Chiang Mai is choking. The city's air quality index reached hazardous levels above 300 this week as Thailand's annual burning season transforms the country's northern provinces into some of the world's most polluted places, a recurring crisis that exposes ASEAN's failure to coordinate transboundary environmental policy.
The BBC reports that hospitals in Chiang Mai have seen a 40% surge in respiratory cases since late March, with elderly residents and children particularly vulnerable. Schools have closed, tourism has plummeted, and residents who can afford to are fleeing to Bangkok or abroad until the smoke clears.
This happens every year. Agricultural burning in Thailand, Myanmar, and Laos coincides with dry season conditions, creating a toxic haze that blankets the Mekong region from February through April. Farmers burn crop stubble because it's fast, cheap, and effective for clearing fields. Authorities ban the practice. Farmers burn anyway. The cycle repeats.
The transboundary nature of the pollution makes it an ASEAN problem, not just a Thai one. Smoke from Myanmar's Shan State drifts across the border. Laotian fires contribute to Chiang Rai's air quality index. Yet ASEAN's consensus-based decision-making structure means coordinated enforcement is nearly impossible.
The ASEAN Agreement on Transboundary Haze Pollution, signed in 2002, was supposed to address this. All ten member states have ratified it. None have achieved meaningful compliance. The agreement lacks enforcement mechanisms, and national governments prioritize agricultural livelihoods over air quality targets they cannot politically afford to meet.
For Narong Rattanakorn, a 62-year-old rice farmer in Chiang Mai province, the choice is stark. "If I don't burn, I can't plant on schedule," he told local media. "The government says don't burn, but they don't offer alternatives that work."
Thailand's government has deployed drones to detect fires, increased fines, and promoted alternative techniques like plowing crop residue back into soil. But without similar efforts in Myanmar and Laos - and without addressing the economic incentives that make burning rational for farmers - the measures amount to treating symptoms while the disease persists.
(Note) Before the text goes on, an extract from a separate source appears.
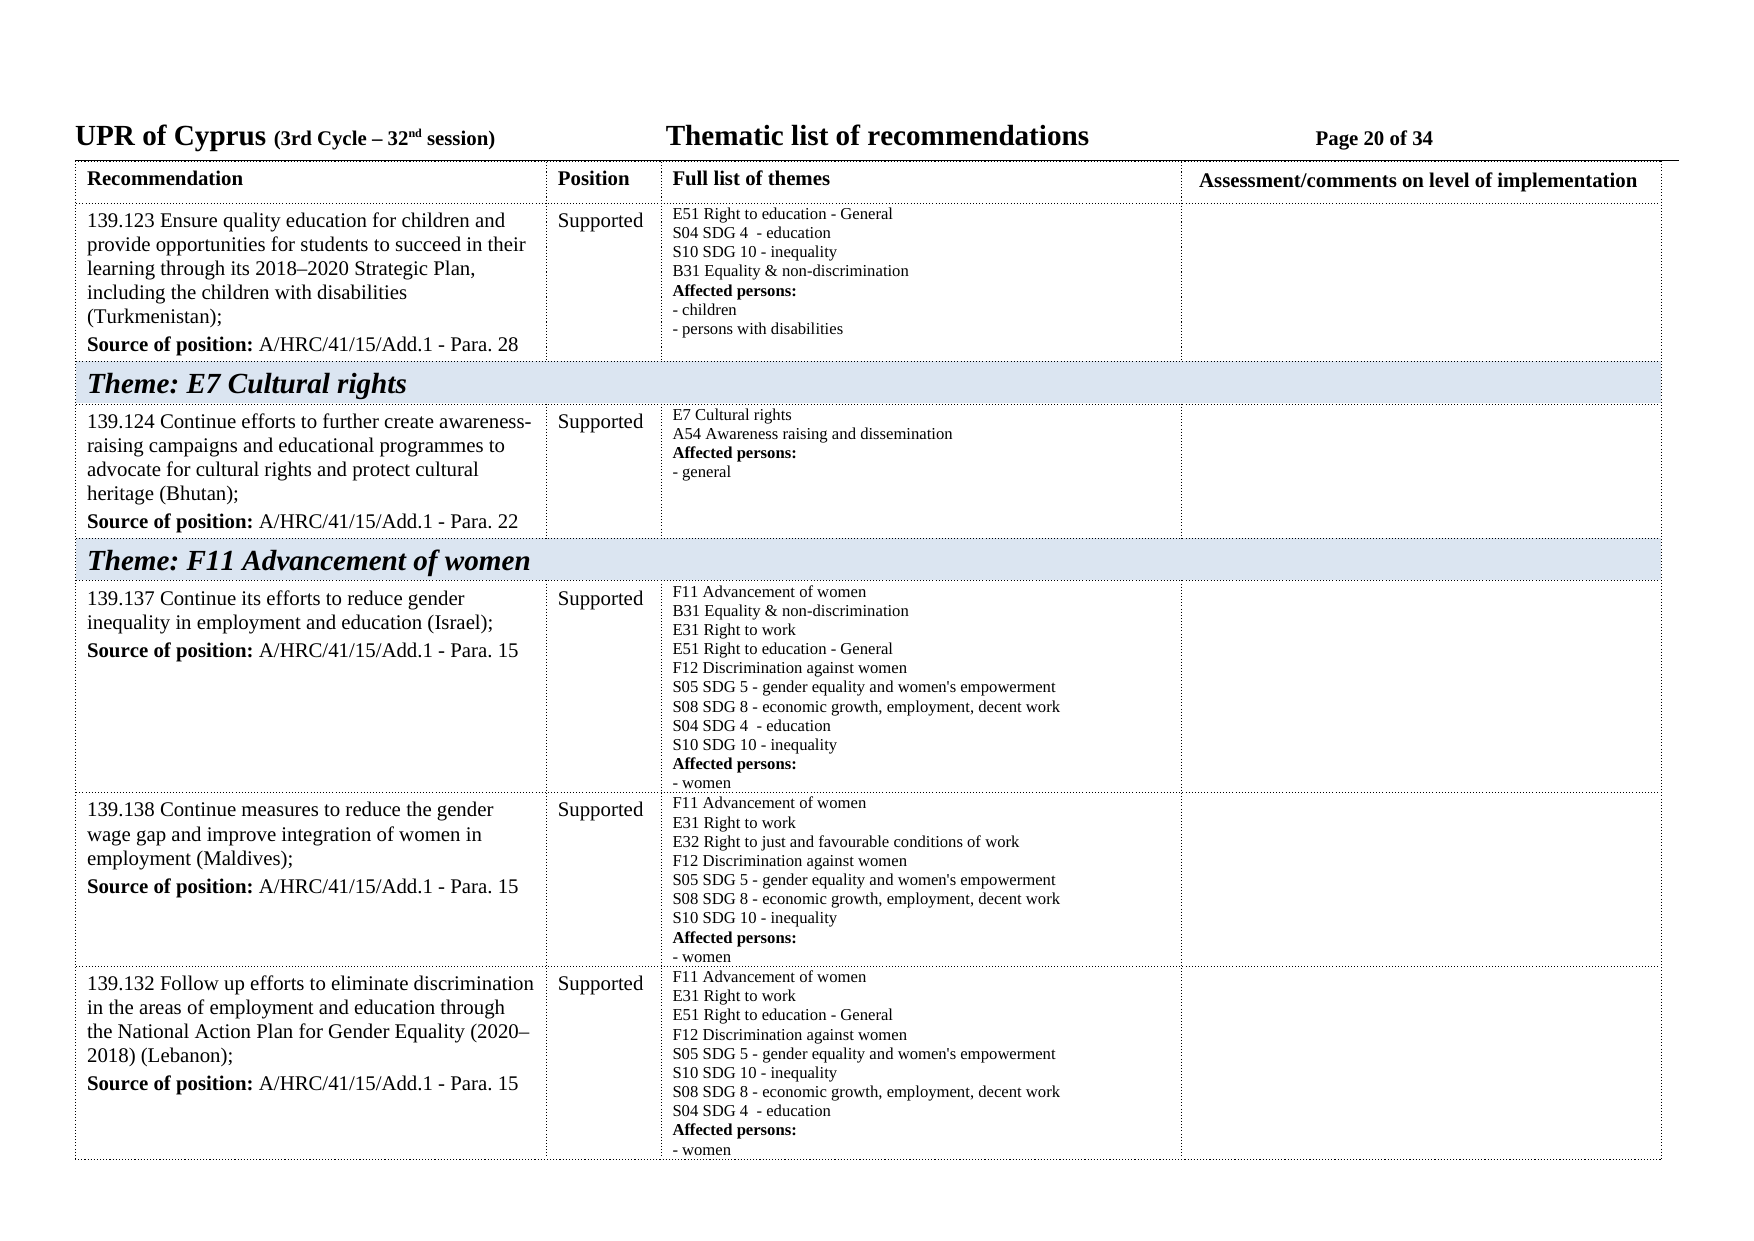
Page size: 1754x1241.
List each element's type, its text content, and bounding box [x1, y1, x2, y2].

The health costs are staggering. A 2024 study by Chulalongkorn University estimated that air pollution causes 32,000 premature deaths annually in Thailand, with direct medical costs exceeding 400 billion baht (US$11 billion). The economic damage from lost tourism and productivity compounds that figure.
Ten countries, 700 million people, one region - and every year, the same failure plays out. ASEAN can negotiate trade agreements, coordinate maritime security, and harmonize customs procedures. But it cannot stop farmers from burning fields, cannot coordinate environmental enforcement across borders, and cannot prioritize regional air quality over national agricultural policies.
In Chiang Mai, residents wear N95 masks and wait for the rains. They know the smoke will eventually clear. They also know it will return next year, just as it has every year before, because the regional mechanism to stop it does not exist.